● THE PROBLEM:
Please copy the lines below, exactly as they are, from the one with "(plotinvisibletext false)" through the one with "G04 Created by", and leave out the pictures.

● PROVIDED RECORDS:
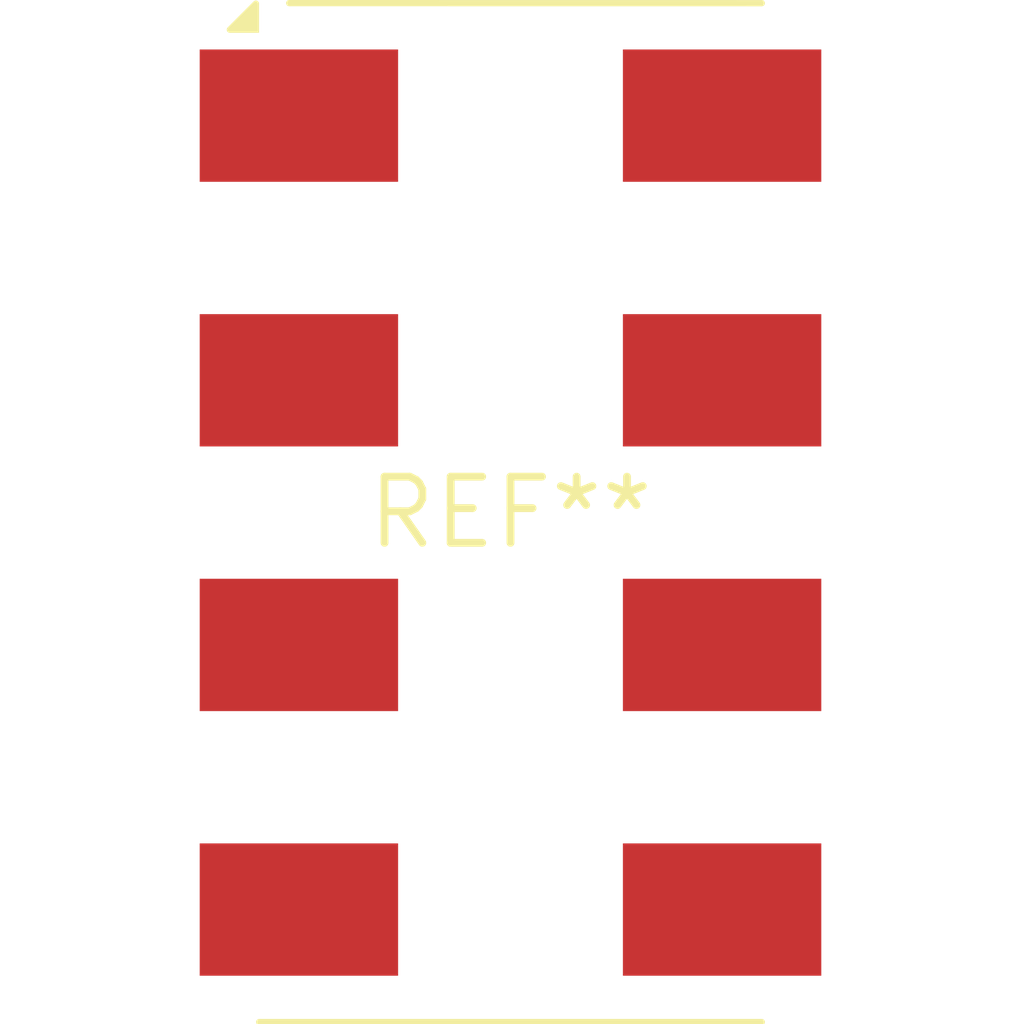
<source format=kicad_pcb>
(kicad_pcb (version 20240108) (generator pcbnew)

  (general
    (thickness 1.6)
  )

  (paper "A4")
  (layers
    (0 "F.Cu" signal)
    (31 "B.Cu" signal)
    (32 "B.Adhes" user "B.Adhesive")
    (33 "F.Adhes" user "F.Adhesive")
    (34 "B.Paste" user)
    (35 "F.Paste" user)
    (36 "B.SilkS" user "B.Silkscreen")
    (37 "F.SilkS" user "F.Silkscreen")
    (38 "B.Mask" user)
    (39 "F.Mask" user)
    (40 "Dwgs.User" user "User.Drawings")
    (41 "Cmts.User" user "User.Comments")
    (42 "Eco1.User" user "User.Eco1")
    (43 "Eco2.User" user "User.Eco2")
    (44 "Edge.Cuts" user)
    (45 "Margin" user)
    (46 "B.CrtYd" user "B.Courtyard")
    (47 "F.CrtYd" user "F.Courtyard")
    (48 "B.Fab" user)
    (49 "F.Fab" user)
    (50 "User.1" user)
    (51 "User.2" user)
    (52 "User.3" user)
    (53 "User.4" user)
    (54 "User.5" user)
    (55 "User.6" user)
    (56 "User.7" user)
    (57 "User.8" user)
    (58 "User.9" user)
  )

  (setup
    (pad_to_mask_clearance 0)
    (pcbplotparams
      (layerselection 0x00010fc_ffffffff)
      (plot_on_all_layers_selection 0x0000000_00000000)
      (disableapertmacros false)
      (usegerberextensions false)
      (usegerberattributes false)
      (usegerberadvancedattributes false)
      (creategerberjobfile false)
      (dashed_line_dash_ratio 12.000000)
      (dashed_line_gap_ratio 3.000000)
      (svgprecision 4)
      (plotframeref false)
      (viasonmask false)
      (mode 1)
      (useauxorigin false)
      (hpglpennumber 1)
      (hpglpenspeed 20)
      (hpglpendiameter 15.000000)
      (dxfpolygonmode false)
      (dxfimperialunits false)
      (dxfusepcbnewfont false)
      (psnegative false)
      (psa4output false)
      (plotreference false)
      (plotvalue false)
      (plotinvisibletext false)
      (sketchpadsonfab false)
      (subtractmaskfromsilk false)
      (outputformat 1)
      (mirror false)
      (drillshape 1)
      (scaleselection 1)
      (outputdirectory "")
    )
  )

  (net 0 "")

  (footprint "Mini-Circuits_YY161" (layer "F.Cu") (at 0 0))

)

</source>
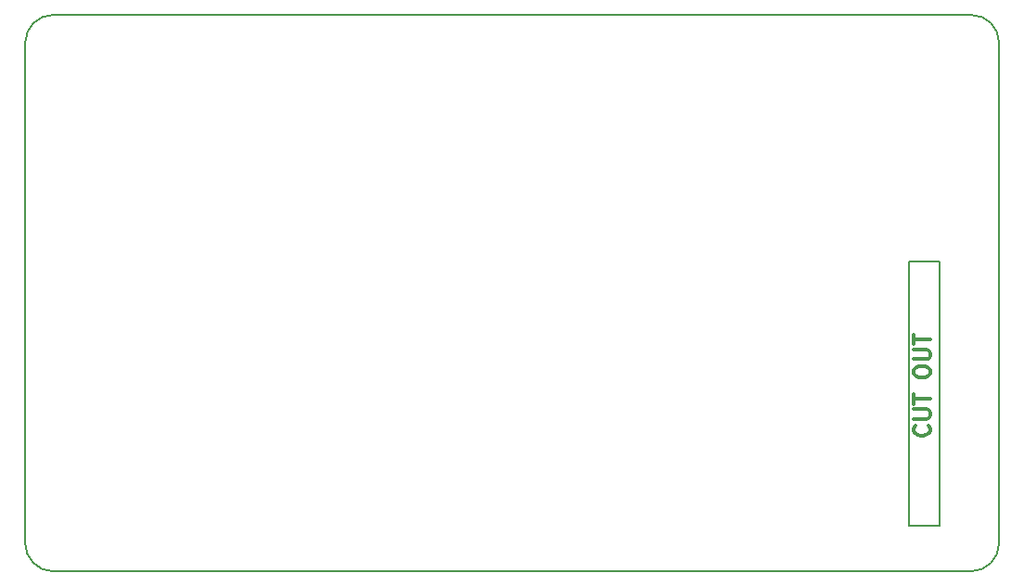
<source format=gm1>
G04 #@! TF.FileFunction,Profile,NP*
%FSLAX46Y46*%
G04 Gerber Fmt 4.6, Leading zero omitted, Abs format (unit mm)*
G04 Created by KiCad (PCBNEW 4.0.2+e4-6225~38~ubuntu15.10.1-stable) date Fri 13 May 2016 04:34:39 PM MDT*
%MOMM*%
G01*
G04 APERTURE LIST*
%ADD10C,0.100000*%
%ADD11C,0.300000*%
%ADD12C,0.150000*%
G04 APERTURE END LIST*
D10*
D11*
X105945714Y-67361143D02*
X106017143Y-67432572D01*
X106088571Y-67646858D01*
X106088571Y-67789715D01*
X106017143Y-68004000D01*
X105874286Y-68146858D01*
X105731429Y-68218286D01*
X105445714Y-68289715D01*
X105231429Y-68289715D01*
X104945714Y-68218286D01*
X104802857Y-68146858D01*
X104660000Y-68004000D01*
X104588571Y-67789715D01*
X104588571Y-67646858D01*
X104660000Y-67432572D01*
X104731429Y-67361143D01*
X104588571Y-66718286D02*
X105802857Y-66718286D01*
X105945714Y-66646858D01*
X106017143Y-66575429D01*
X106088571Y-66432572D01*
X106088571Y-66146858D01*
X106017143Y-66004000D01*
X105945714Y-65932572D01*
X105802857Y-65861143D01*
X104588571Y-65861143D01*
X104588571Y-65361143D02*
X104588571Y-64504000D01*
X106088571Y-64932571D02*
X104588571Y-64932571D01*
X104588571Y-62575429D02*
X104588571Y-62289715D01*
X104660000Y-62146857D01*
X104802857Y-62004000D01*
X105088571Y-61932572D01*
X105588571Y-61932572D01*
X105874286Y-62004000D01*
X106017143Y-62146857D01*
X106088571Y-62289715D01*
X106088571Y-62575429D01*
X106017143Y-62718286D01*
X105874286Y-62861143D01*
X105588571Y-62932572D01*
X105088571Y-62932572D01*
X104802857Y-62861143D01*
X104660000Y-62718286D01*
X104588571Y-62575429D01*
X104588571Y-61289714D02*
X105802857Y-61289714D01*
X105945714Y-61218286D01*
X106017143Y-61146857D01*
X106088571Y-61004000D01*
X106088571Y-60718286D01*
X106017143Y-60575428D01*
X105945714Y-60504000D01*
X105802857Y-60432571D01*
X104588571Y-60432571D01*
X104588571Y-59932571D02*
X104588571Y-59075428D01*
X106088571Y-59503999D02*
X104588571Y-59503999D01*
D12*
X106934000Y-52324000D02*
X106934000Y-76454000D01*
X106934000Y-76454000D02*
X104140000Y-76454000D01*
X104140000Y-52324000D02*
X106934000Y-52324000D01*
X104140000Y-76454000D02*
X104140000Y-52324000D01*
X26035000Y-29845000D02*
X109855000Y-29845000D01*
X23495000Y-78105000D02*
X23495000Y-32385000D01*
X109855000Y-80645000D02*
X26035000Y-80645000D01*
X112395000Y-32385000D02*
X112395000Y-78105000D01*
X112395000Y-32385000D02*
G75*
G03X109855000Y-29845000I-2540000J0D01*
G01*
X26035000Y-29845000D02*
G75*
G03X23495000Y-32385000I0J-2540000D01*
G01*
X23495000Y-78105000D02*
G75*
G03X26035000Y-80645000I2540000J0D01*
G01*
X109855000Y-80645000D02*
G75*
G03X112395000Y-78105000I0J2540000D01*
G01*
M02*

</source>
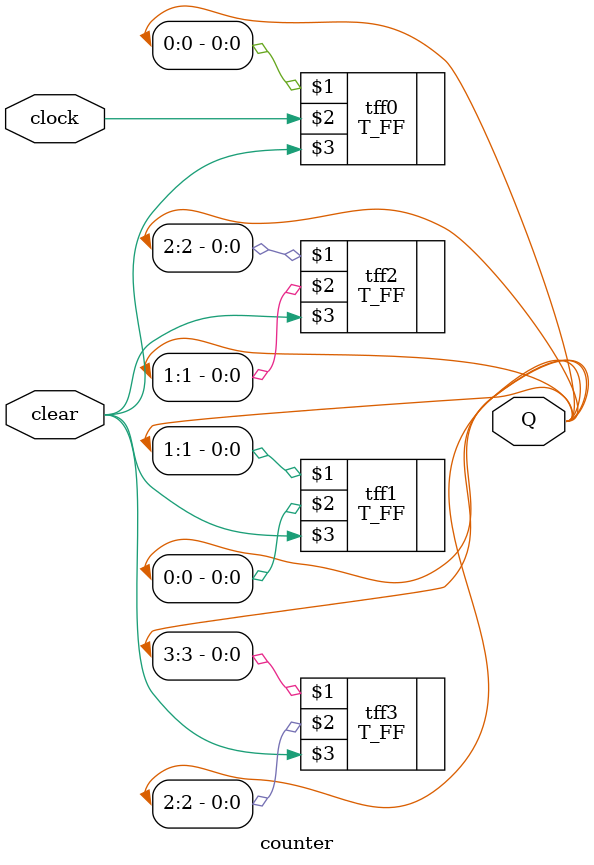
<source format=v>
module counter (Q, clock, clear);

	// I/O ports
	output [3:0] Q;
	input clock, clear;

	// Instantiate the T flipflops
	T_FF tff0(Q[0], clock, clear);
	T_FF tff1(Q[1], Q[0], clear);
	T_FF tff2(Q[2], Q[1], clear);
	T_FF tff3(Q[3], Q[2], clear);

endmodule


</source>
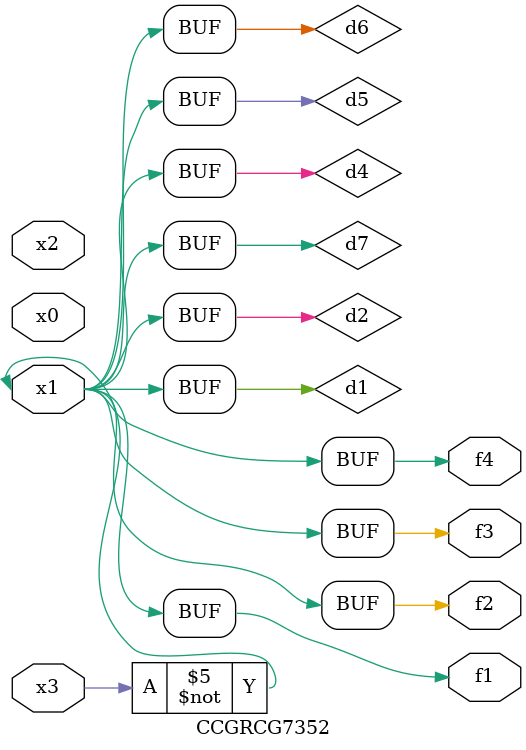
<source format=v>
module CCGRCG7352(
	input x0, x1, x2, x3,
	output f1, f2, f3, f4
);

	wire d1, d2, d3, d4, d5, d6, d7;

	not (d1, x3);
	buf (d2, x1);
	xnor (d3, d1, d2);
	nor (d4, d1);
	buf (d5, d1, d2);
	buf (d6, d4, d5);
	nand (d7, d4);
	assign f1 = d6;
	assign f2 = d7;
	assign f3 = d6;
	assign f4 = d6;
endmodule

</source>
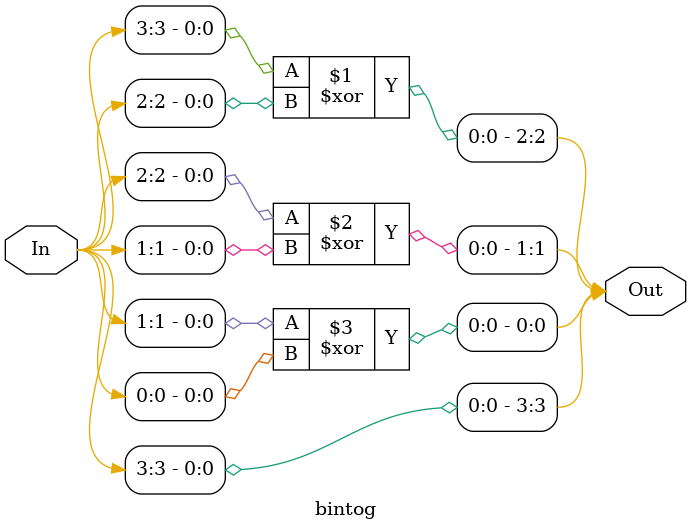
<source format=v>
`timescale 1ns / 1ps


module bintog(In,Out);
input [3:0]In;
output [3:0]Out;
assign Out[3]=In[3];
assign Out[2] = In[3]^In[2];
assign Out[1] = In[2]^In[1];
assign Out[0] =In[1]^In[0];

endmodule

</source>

● FINISHED EXERCISE:
      (plotinvisibletext false)
      (sketchpadsonfab false)
      (subtractmaskfromsilk false)
      (outputformat 1)
      (mirror false)
      (drillshape 1)
      (scaleselection 1)
      (outputdirectory "")
    )
  )

  (net 0 "")

  (footprint "Mini-Circuits_YY161" (layer "F.Cu") (at 0 0))

)

</source>
<source format=gm1>
G04 #@! TF.FileFunction,Profile,NP*
%FSLAX46Y46*%
G04 Gerber Fmt 4.6, Leading zero omitted, Abs format (unit mm)*
G04 Created by KiCad (PCBNEW 4.0.2+e4-6225~38~ubuntu15.10.1-stable) date Fri 13 May 2016 04:34:39 PM MDT*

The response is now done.